Several factors are expected to contribute to Yext's growth in the coming years:

  • Product Innovations: Yext is committed to continuous innovation, particularly in AI-driven solutions. The launch of Yext Scout, an AI search and competitive intelligence agent, exemplifies this strategy. Scout helps brands track their presence across traditional and AI search platforms, benchmark performance against competitors, and receive actionable recommendations. Other AI-powered products, such as AI Review Generation and Yext Social, are designed to streamline online reputation and social media management.
  • Market Expansions: Yext is expanding its reach across various industries, with a particular focus on healthcare and financial services. These sectors benefit significantly from Yext's compliance-focused engagement solutions and localized marketing capabilities.
  • Acquisitions: Strategic acquisitions, such as Hearsay Systems and Places Scout, are integral to Yext's growth strategy. The acquisition of Hearsay Systems, completed in August 2024 for $125 million, expands Yext's digital presence management capabilities by integrating Hearsay's compliant engagement solutions. The acquisition of Places Scout in February 2025 enhances Yext's competitive intelligence and benchmarking abilities.

Future Revenue Growth Projections and Earnings Estimates

Yext's financial performance and future projections provide insights into its growth trajectory:

  • FY25 Revenue: Yext reported revenue of $421.0 million for fiscal year 2025, a 4% increase year-over-year.
  • Q4 FY25 Revenue: The company's fourth-quarter revenue was $113.1 million, up 12% year-over-year, driven by the integration of Hearsay Systems.
  • ARR: Annual recurring revenue (ARR) reached $442.7 million.
  • Adjusted EBITDA: Yext's adjusted EBITDA for Q4 FY25 was $24.6 million, resulting in an adjusted EBITDA margin of 22%.
  • FY26 Outlook: Yext introduced an FY26 outlook of adjusted EBITDA in the range of $100.0 million to $103.0 million.
  • Analyst Estimates: Analysts anticipate Yext to incur a final loss in 2025 before generating positive profits of $18 million in 2026. By fiscal year 2026, consensus from analysts estimate revenues of $446.2 million, a 6.0% increase.

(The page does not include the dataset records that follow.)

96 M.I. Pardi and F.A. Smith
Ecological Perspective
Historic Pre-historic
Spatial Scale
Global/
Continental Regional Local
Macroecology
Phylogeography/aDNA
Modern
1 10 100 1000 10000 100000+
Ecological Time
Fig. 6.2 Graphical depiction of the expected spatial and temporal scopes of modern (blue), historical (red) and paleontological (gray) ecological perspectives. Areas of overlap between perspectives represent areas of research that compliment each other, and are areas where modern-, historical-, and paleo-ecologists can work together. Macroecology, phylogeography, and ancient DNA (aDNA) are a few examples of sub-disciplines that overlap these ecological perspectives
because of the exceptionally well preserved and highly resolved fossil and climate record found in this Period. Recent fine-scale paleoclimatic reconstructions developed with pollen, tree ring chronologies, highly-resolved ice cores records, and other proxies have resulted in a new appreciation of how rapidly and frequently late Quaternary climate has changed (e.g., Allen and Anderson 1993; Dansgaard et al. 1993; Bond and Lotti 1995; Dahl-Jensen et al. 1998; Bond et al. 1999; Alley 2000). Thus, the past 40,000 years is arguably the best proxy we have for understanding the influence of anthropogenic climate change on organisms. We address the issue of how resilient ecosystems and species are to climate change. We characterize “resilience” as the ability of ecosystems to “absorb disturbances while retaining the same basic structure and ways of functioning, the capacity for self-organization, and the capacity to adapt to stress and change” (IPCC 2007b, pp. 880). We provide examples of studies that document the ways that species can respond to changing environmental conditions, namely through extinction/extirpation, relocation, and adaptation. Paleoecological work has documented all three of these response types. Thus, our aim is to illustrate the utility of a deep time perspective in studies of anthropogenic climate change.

Strategic Initiatives and Partnerships

Yext is undertaking several strategic initiatives and partnerships to bolster its market position and drive growth:

  • AI-Driven Solutions: Focusing on AI and machine learning technologies to enhance customer engagement and automate workflows.
  • Platform Integration: Combining Yext's digital presence management capabilities with acquired technologies to offer a comprehensive platform.
  • Customer Success Program: Launching customer success programs to help clients leverage data-driven insights and achieve better business outcomes.
  • Partnerships: Forming strategic partnerships to expand the reach of its platform and improve analytics functionality. For example, HotelPORT partnered with Yext to improve the digital presence of the hospitality sector.

Competitive Advantages

Yext possesses several competitive advantages that position it for sustained growth:

  • Digital Presence Platform: Yext's platform enables multi-location brands to manage their online presence effectively, ensuring consistent and accurate information across various digital channels.
  • AI and Machine Learning Technology: Yext's AI and machine learning capabilities power customer engagements, automate workflows, and deliver actionable insights.
  • Extensive Publisher Network: Yext's PowerListings Network integrates with approximately 150 third-party maps, apps, search engines, intelligent GPS systems, digital assistants, vertical directories, and social networks.
  • Strong Financial Profile: Yext maintains impressive gross profit margins of 77.11%.

Yext is adapting to the evolving search landscape and the rise of AI, focusing on empowering organizations through digital transformation. Strategic investments and product innovations are expected to drive long-term growth and success.